2007-2008 CNS Domestic Fellows
|Sunit Das, MD
CNS/MGI Pharma Fellowship in Tumor Research Award
Dr. Sunit Das has a B.A. degree in English Literature from the University of Michigan and a M.A. in Philosophy from
Harvard University. He then completed his medical school degree at the Northwestern University Feinberg School of Medicine. Prior to
returning to Northwestern for his residency training, he spent three years at the National Institutes of Health, completing a doctoral
program in Neurobiology. Since the start of his residency, Dr. Das has studied the molecular processes involved in the tranformation of
neural stem cells into glial tumors in the lab of Dr. John Kessler. He will use the CNS/MGI Pharma Fellowship in Tumor Research Award to
continue this work in the coming year.
Quotation: “A grant from the Congress of Neurological Surgeons not only allows me support as I begin my career as a surgeon-scientist, but would specifically designate my work as being accomplished by a neurosurgeon.”
|Brad Elder, MD
CNS Basic/Translational Resident Research Fellowship
Dr. Brad Elder was born in Norman, Oklahoma and attended the Massachusetts Institute of Technology (MIT) where he
majored in Chemical Engineering. There, he was honored with the Dow Outstanding Junior Award, as well as selection to the Tau Beta Pi
engineering honor society as a junior. He decided to pursue his medical education at Columbia University College of Physicians and Surgeons,
where he quickly became interested in neurological surgery. A year of research in the Bartoli Brain Tumor Laboratory under the auspices of
Dr. Jeffrey Bruce laid the foundations for his specific interests in neuro-oncology. His time was spent investigating the immunologic
properties of human brain tumors using flow cytometry and mRNA analysis. The research also included the development of a tumor invasion
model using time-elapsed imaging. This experience further clarified his career goals, and it led to co-authorships on papers published in the
peer-reviewed literature. He entered the Neurosurgery Match upon finishing medical school, obtaining a position in neurosurgery residency
at the University of Southern California (USC) in Los Angeles.
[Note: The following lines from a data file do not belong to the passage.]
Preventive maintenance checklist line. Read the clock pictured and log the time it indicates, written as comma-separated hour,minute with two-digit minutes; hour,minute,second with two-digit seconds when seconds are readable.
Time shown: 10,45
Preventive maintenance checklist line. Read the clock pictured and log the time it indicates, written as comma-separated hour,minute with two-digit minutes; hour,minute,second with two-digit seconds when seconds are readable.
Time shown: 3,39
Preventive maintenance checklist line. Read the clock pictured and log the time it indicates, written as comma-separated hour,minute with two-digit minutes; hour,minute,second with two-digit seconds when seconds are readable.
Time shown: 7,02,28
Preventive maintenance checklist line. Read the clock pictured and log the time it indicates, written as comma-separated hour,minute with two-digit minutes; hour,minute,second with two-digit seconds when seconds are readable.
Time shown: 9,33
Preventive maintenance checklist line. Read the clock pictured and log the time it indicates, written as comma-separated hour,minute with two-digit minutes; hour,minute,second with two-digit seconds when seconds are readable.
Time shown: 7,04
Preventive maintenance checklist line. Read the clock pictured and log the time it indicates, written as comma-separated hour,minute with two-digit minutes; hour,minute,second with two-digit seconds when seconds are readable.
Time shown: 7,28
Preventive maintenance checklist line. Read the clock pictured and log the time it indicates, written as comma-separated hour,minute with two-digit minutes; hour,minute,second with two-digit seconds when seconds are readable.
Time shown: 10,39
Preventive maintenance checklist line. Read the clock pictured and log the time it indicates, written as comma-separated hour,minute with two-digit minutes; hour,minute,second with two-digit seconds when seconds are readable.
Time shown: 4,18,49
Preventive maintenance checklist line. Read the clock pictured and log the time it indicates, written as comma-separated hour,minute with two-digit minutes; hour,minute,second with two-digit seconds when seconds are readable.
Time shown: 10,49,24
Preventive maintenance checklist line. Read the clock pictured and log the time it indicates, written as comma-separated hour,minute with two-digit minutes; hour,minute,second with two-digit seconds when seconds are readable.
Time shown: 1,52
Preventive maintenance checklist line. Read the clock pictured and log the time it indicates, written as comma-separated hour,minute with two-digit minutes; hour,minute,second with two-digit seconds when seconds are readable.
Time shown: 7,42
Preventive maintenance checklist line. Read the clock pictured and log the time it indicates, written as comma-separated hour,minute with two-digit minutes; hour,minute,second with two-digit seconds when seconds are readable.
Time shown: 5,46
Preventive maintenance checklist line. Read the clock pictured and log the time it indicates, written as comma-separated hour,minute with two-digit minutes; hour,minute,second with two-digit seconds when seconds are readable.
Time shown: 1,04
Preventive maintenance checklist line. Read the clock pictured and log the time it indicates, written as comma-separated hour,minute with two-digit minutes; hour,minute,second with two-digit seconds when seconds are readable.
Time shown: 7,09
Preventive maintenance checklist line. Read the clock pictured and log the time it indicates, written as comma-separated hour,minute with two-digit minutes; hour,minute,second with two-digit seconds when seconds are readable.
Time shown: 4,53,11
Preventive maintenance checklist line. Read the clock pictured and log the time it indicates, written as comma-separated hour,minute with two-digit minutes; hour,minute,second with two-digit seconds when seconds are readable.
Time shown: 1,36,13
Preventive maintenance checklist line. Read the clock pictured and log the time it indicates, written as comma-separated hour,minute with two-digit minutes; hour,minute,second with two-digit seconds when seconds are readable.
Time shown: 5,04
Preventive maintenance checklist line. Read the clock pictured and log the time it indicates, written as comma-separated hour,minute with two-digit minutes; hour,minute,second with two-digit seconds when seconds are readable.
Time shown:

His goal is to pursue a career in academic neurosurgery with a focus on neuro-oncology. During the 2007-08 academic year, he
will perform research in the Department of Chemical Engineering at California Institute of Technology under the direction of
Charles Y. Liu, MD, PhD, and David A. Tirrel, PhD, who is the Chair of the Division of Chemistry and Chemical Engineering. He intends to
use his background in chemical engineering and training in neurosurgery to develop novel surgical strategies to treat malignant brain tumors
and to conduct basic and translational research guided by his clinical activities.
|Daniel Orringer, MD
CNS Basic/Translational Resident Research Fellowship
Dr. Daniel Orringer was originally born in Boston, Massachusetts. He graduated magna cum laude from Cornell University in
2000 and from The Ohio State University College of Medicine in 2004. His research had previously focused on factors regulating the control
of the immune system and the cell cycle. He is currently a PGY-4 resident in neurosurgery at the University of Michigan. For the
CNS Basic/Translational Research fellowship period, his project lies in applying novel technological advances to improve the surgical
treatment of brain tumors. Specifically, he plans to apply nanotechnology to enhance the precision of brain tumor surgery. He has created
collaborations between experts in nanotechnology and neurosurgery at the University of Michigan with the ultimate goal of developing
nanodevices designed to delineate tumor margins in the operating room. He was recently awareded a two-year Ruth L. Kirschstein National
Research Service Award (F32) from the National Cancer Institute.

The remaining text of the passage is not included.